[Extracted data entries]
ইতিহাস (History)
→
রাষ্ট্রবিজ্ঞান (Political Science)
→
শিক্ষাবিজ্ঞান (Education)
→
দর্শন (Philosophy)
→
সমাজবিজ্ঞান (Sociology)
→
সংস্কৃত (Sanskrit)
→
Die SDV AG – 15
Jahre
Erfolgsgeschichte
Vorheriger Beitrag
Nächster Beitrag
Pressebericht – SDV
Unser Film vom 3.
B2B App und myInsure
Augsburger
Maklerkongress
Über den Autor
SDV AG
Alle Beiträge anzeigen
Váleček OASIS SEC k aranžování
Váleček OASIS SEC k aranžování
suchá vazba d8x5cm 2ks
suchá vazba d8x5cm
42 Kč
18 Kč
* * *
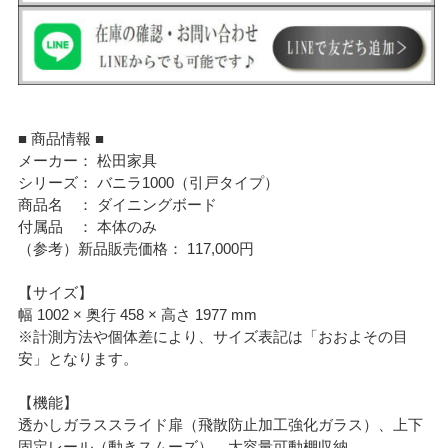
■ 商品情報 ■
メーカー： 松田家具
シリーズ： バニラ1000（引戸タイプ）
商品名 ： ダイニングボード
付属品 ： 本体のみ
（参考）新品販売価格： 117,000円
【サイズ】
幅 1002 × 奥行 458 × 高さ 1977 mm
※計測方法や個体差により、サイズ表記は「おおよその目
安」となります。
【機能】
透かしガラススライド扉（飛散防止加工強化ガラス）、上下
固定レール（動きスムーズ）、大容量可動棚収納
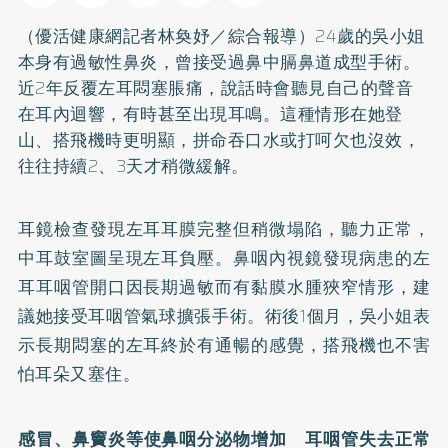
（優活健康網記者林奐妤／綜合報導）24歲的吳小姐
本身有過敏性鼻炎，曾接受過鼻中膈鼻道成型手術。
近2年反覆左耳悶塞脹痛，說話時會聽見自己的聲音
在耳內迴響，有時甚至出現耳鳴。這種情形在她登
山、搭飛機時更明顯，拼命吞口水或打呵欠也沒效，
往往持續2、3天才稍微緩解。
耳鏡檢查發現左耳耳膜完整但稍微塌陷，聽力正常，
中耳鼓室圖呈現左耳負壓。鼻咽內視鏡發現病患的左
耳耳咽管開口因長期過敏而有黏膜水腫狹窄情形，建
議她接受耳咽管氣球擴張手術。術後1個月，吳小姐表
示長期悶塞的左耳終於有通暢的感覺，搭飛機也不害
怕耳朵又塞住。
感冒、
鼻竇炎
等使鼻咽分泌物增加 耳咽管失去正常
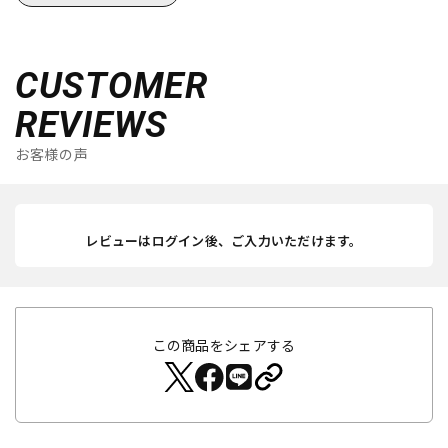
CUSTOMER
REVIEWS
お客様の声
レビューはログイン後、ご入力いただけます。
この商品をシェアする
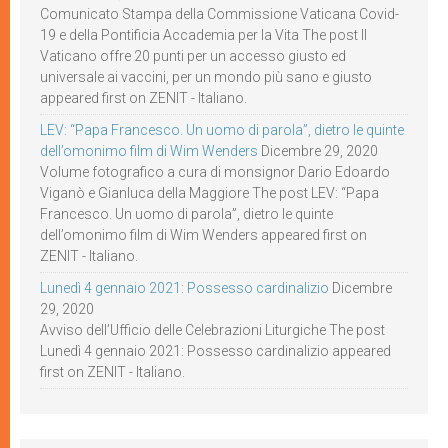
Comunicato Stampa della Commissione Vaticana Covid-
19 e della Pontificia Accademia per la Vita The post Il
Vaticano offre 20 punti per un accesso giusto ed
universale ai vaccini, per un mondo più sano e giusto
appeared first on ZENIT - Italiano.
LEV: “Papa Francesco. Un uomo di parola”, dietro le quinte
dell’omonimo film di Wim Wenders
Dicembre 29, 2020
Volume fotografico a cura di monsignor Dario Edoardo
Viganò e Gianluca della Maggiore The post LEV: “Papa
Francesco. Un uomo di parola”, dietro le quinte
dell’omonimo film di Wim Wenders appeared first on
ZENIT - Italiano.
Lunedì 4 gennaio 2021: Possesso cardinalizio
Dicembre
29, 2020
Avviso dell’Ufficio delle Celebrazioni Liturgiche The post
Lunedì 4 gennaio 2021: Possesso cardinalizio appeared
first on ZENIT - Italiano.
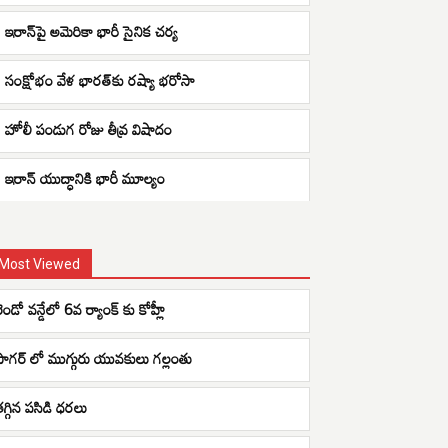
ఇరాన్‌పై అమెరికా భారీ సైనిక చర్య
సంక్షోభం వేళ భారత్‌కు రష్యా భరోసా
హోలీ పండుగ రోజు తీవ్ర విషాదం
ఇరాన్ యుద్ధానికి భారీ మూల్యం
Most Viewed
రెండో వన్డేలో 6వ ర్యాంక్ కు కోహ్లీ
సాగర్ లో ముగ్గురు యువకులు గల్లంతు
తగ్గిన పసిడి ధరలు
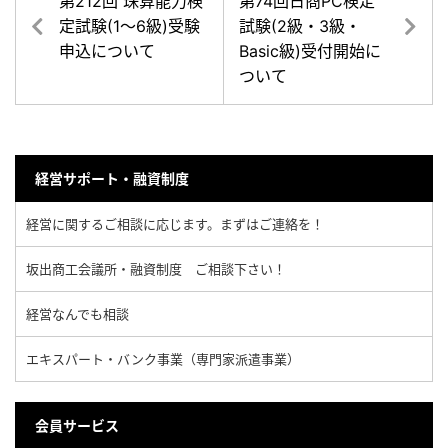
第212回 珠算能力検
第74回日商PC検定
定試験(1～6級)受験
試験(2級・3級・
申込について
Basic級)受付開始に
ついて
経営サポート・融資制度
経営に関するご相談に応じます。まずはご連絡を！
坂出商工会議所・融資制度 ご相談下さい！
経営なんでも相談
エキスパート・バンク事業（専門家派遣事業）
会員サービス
---
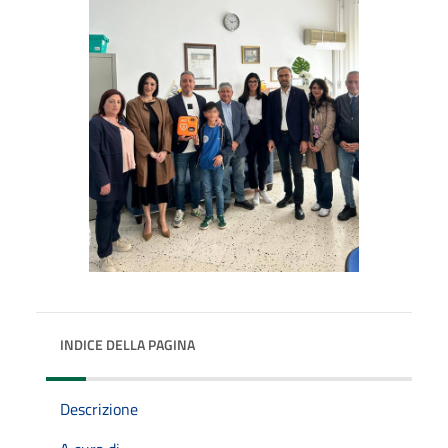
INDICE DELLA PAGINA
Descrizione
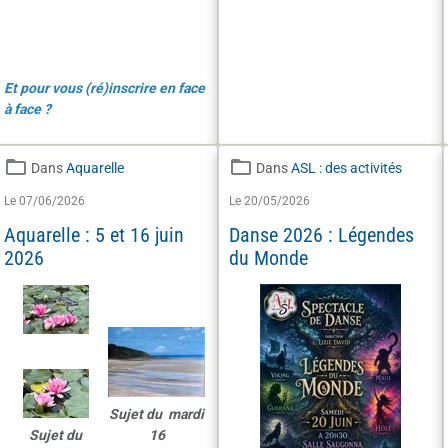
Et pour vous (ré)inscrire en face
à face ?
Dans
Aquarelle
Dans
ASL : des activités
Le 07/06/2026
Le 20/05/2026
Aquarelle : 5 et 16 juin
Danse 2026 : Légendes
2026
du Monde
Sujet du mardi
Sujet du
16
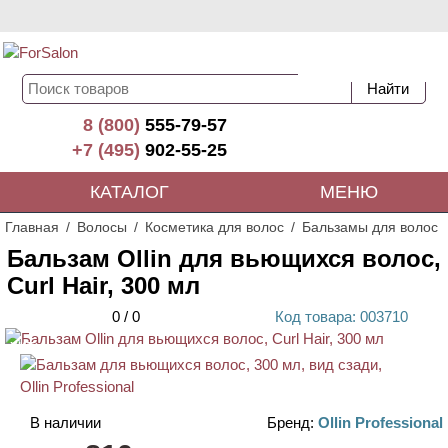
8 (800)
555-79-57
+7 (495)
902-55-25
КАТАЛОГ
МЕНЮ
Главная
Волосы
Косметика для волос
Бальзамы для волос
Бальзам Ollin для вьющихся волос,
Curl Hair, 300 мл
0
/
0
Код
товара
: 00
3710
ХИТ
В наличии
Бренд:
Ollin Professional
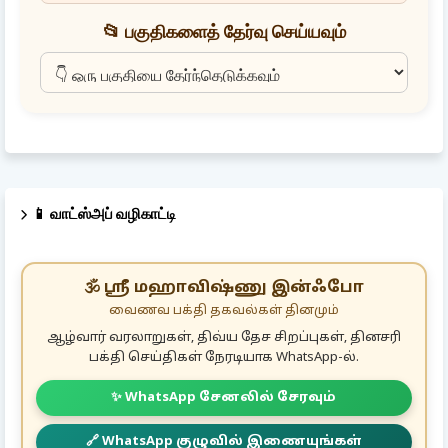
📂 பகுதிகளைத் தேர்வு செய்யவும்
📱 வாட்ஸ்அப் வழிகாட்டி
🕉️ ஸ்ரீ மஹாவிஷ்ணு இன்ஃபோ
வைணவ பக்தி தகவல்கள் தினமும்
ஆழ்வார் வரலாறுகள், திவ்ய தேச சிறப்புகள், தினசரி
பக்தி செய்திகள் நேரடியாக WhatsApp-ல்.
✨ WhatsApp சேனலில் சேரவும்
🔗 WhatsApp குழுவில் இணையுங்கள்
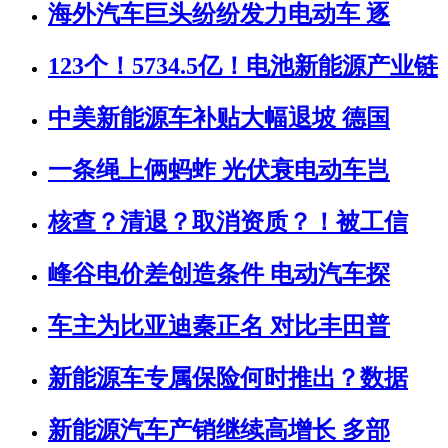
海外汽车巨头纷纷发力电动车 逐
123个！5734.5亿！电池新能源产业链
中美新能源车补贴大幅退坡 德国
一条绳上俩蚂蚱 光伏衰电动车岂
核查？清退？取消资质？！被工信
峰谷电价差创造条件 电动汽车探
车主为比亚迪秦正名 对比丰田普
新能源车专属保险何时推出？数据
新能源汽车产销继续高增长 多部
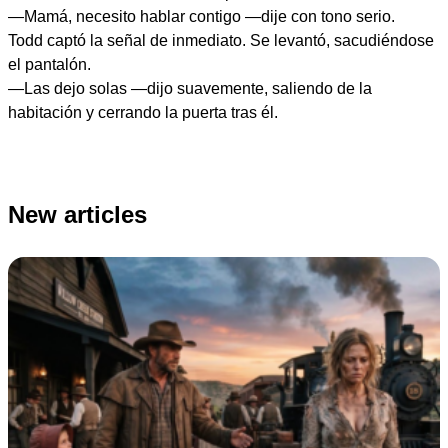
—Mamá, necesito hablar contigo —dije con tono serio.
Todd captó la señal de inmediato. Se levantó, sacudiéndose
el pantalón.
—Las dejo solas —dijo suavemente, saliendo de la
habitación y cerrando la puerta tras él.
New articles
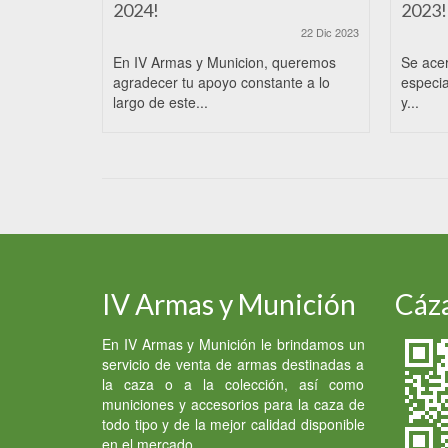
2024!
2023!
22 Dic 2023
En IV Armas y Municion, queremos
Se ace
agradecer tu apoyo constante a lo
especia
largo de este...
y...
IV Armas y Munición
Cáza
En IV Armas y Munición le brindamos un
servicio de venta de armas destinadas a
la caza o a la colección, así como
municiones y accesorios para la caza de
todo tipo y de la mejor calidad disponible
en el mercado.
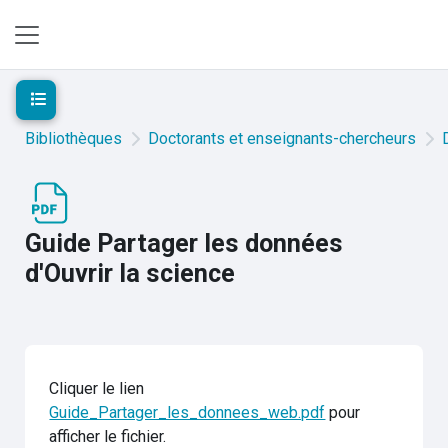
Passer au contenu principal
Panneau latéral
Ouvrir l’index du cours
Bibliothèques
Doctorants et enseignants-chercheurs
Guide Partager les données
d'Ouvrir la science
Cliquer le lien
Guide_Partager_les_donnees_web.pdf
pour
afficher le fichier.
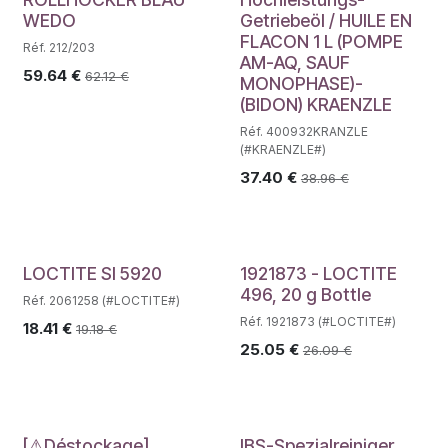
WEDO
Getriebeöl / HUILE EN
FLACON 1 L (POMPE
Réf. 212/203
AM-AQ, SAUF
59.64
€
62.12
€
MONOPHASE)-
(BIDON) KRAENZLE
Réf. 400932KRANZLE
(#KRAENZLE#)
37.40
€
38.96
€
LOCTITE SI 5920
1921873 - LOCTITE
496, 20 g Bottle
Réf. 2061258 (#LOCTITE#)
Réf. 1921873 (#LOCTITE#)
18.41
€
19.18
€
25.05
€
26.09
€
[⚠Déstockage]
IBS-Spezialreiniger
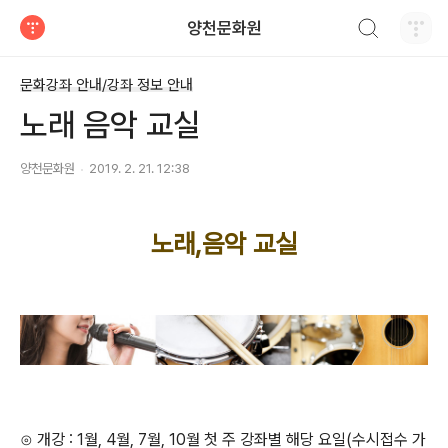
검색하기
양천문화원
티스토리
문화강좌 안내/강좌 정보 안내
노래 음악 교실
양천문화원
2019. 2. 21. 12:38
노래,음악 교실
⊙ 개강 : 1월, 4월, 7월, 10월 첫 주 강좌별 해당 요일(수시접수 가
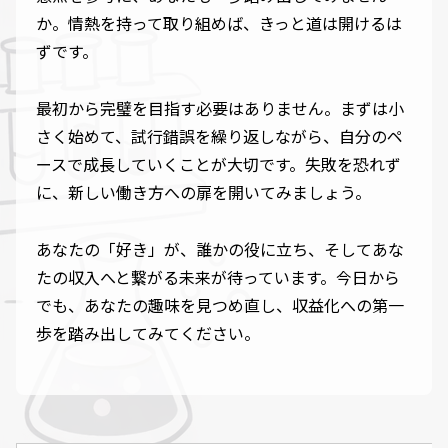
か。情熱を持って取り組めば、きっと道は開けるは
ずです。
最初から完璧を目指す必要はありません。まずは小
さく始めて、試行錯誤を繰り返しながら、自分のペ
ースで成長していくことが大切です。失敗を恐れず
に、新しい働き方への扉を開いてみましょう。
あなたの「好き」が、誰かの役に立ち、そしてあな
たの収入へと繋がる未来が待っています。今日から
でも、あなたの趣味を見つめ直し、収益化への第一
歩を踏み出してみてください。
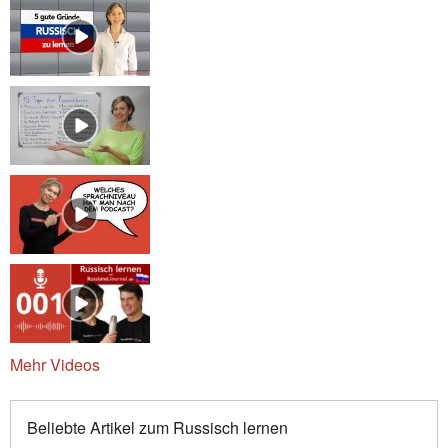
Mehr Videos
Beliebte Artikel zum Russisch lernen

:: ABOUT THIS TASK ::
Would you transcribe the lines above exactly, going from the line bearing "最初から完璧を目指す必要はありません。まずは小" through the line bearing "Beliebte Artikel zum Russisch lernen", and drop the pictures from the copy?

:: TASK ANSWER ::
最初から完璧を目指す必要はありません。まずは小
さく始めて、試行錯誤を繰り返しながら、自分のペ
ースで成長していくことが大切です。失敗を恐れず
に、新しい働き方への扉を開いてみましょう。
あなたの「好き」が、誰かの役に立ち、そしてあな
たの収入へと繋がる未来が待っています。今日から
でも、あなたの趣味を見つめ直し、収益化への第一
歩を踏み出してみてください。
Mehr Videos
Beliebte Artikel zum Russisch lernen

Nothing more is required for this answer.